Hinz und Kunz 
Hinz Was doch die Großen alles essen!
Gar Vogelnester; eins, zehn Taler wert.
Kunz Was? Nester? Hab' ich doch gehört,
Daß manche Land und Leute fressen.
 Hinz Kann sein! kann sein, Gevattersmann!
 Bei Nestern fingen die denn an.   
 (Gotthold Ephraim Lessing) 

Herr Hoffmann steht hinter seiner Theke. Draußen vor seinem Kiosk hängen Hinz und Kunz ab. Herr Hoffmann verdreht die Augen. „Jetzt ist es also soweit“, flüstert er. Hoffmanns Büdchen ist Szene Treffpunkt. Bald werden Horden von Jugendlichen, Schüler_innen, Student_innen, Linksalternativen, Umwelt- und Klimaaktivistinnen vor seinem Büdchen rumhängen, Bier trinken, kiffen, Drogen nehmen, Demos planen. In den Zeitungen schreiben sie, Teile, der durch den Kohlebergbau radikalisierten, denken schon über eine grüne RAF nach. „Na, Prost Mahlzeit“, sagt Herr Hoffmann zu sich selber.

Das Türglöckchen läutet.

„Hallo Herr Hoffmann.
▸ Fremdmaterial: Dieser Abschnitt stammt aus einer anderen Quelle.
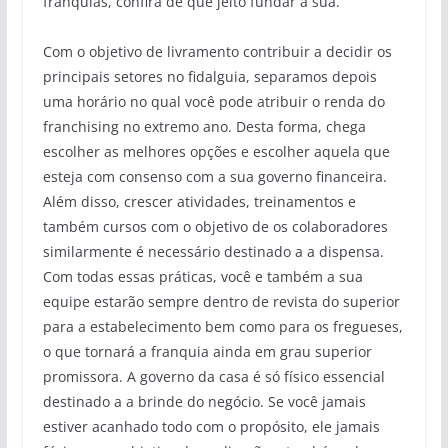
franquias, confira de que jeito fundar a sua.
Com o objetivo de livramento contribuir a decidir os
principais setores no fidalguia, separamos depois
uma horário no qual você pode atribuir o renda do
franchising no extremo ano. Desta forma, chega
escolher as melhores opções e escolher aquela que
esteja com consenso com a sua governo financeira.
Além disso, crescer atividades, treinamentos e
também cursos com o objetivo de os colaboradores
similarmente é necessário destinado a a dispensa.
Com todas essas práticas, você e também a sua
equipe estarão sempre dentro de revista do superior
para a estabelecimento bem como para os fregueses,
o que tornará a franquia ainda em grau superior
promissora. A governo da casa é só físico essencial
destinado a a brinde do negócio. Se você jamais
estiver acanhado todo com o propósito, ele jamais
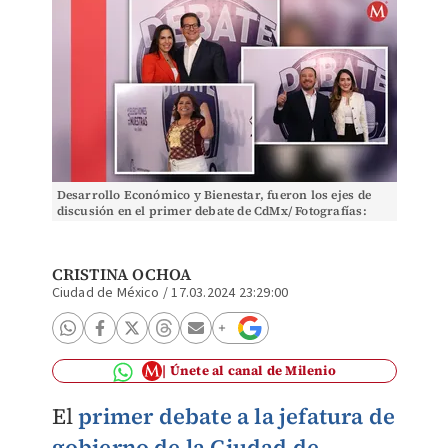
Desarrollo Económico y Bienestar, fueron los ejes de
discusión en el primer debate de CdMx/ Fotografías:
Ariana Pérez; diseño: Mauricio Ledesma
CRISTINA OCHOA
Ciudad de México
/
17.03.2024 23:29:00
Únete al canal de Milenio
El
primer debate a la jefatura de
gobierno de la Ciudad de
Ich nehme mir mal zwei Bier für mich und Kunz“, grüßt Hinz und kommt mit einem kalten Windzug ins Büdchen.

Herr Hoffmann nickt. „Wenn erst einmal Hinz und Kunz bei dir im Kiosk Bier trinken, dann ist Schluß mit der Ruhe“, sagte letztens Herr Ärmel. „Dann ist ihr Büdchen kein Denkerstübchen mehr, sondern eine Disko“, drohte der pensionierte Angestellte des Bauordnungsamts.
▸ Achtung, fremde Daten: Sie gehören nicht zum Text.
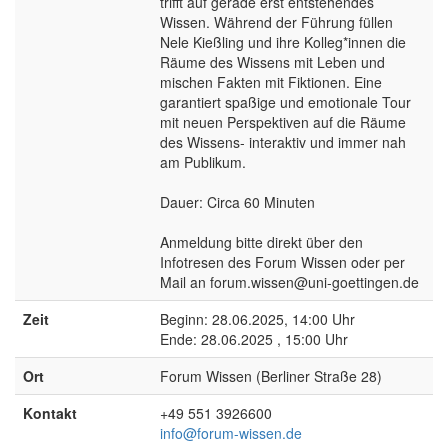
trifft auf gerade erst entstehendes
Wissen. Während der Führung füllen
Nele Kießling und ihre Kolleg*innen die
Räume des Wissens mit Leben und
mischen Fakten mit Fiktionen. Eine
garantiert spaßige und emotionale Tour
mit neuen Perspektiven auf die Räume
des Wissens- interaktiv und immer nah
am Publikum.
Dauer: Circa 60 Minuten
Anmeldung bitte direkt über den
Infotresen des Forum Wissen oder per
Mail an forum.wissen@uni-goettingen.de
Zeit
Beginn: 28.06.2025, 14:00 Uhr
Ende: 28.06.2025 , 15:00 Uhr
Ort
Forum Wissen (Berliner Straße 28)
Kontakt
+49 551 3926600
info@forum-wissen.de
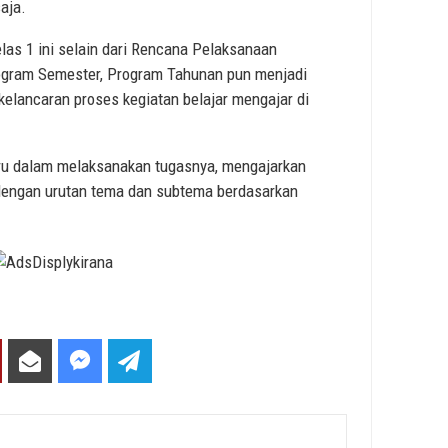
aja.
las 1 ini selain dari Rencana Pelaksanaan
ogram Semester, Program Tahunan pun menjadi
kelancaran proses kegiatan belajar mengajar di
u dalam melaksanakan tugasnya, mengajarkan
dengan urutan tema dan subtema berdasarkan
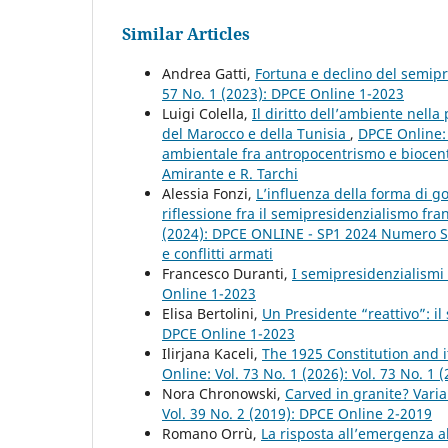
Similar Articles
Andrea Gatti,
Fortuna e declino del semip
57 No. 1 (2023): DPCE Online 1-2023
Luigi Colella,
Il diritto dell’ambiente nell
del Marocco e della Tunisia
,
DPCE Online: 
ambientale fra antropocentrismo e biocent
Amirante e R. Tarchi
Alessia Fonzi,
L’influenza della forma di go
riflessione fra il semipresidenzialismo fr
(2024): DPCE ONLINE - SP1 2024 Numero Spe
e conflitti armati
Francesco Duranti,
I semipresidenzialismi 
Online 1-2023
Elisa Bertolini,
Un Presidente “reattivo”: i
DPCE Online 1-2023
Ilirjana Kaceli,
The 1925 Constitution and i
Online: Vol. 73 No. 1 (2026): Vol. 73 No. 1 
Nora Chronowski,
Carved in granite? Vari
Vol. 39 No. 2 (2019): DPCE Online 2-2019
Romano Orrù,
La risposta all’emergenza al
„Herr Hoffmann, so ein bisschen Musik draußen wäre auch schön“, lächelt Hinz und nimmt sich das Bier aus dem Kühlschrank. „Bisschen Electro und vielleicht auch mal, was zum Sitzen.“

„Ich schau mal“, sagt Herr Hoffmann verkniffen.
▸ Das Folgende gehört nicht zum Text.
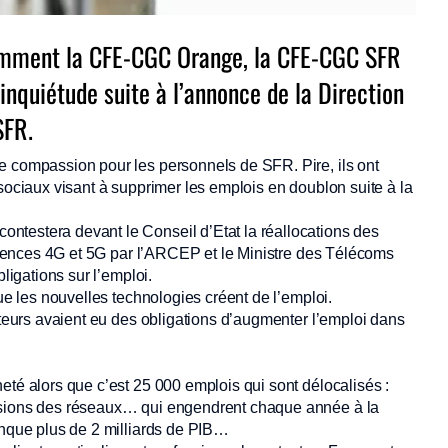
amment la CFE-CGC Orange, la CFE-CGC SFR
inquiétude suite à l’annonce de la Direction
SFR.
e compassion pour les personnels de SFR. Pire, ils ont
 sociaux visant à supprimer les emplois en doublon suite à la
ntestera devant le Conseil d’Etat la réallocations des
 licences 4G et 5G par l’ARCEP et le Ministre des Télécoms
ligations sur l’emploi.
que les nouvelles technologies créent de l’emploi.
rateurs avaient eu des obligations d’augmenter l’emploi dans
eté alors que c’est 25 000 emplois qui sont délocalisés :
visions des réseaux… qui engendrent chaque année à la
anque plus de 2 milliards de PIB…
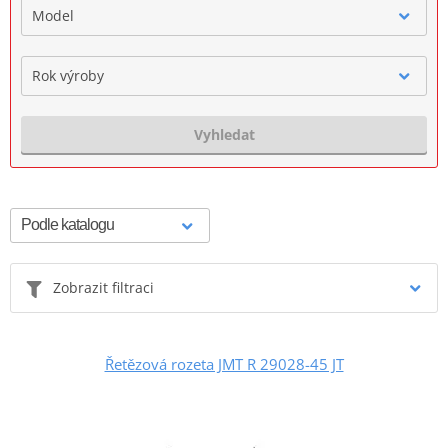
Model
Rok výroby
Vyhledat
Zobrazit filtraci
Řetězová rozeta JMT R 29028-45 JT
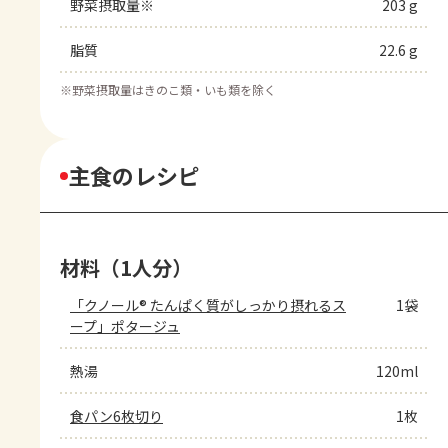
野菜摂取量※
203 g
脂質
22.6 g
※
野菜摂取量はきのこ類・いも類を除く
主食のレシピ
材料（1人分）
「クノール® たんぱく質がしっかり摂れるス
1袋
ープ」ポタージュ
熱湯
120ml
食パン6枚切り
1枚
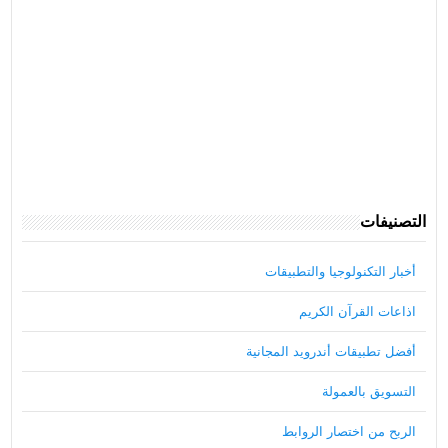
التصنيفات
أخبار التكنولوجيا والتطبيقات
اذاعات القرآن الكريم
أفضل تطبيقات أندرويد المجانية
التسويق بالعمولة
الربح من اختصار الروابط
Hinz lacht laut. „Denkerstübchen zu Electro Büdchen, Herr Hoffmann. Das ist die Parole.“

Herr Hoffmann kann gar nicht so viele Augen verdrehen, wie er eigentlich möchte. „Die Zeit der Ruhe ist vorbei“, flüstert der Büdchen Betreiber und seufzt. Er weiß, Hinz und Kunz sind nur der Anfang. Heute die Beiden und morgen Otto Normalverbraucher, Lieschen Müller und Markus Möglich.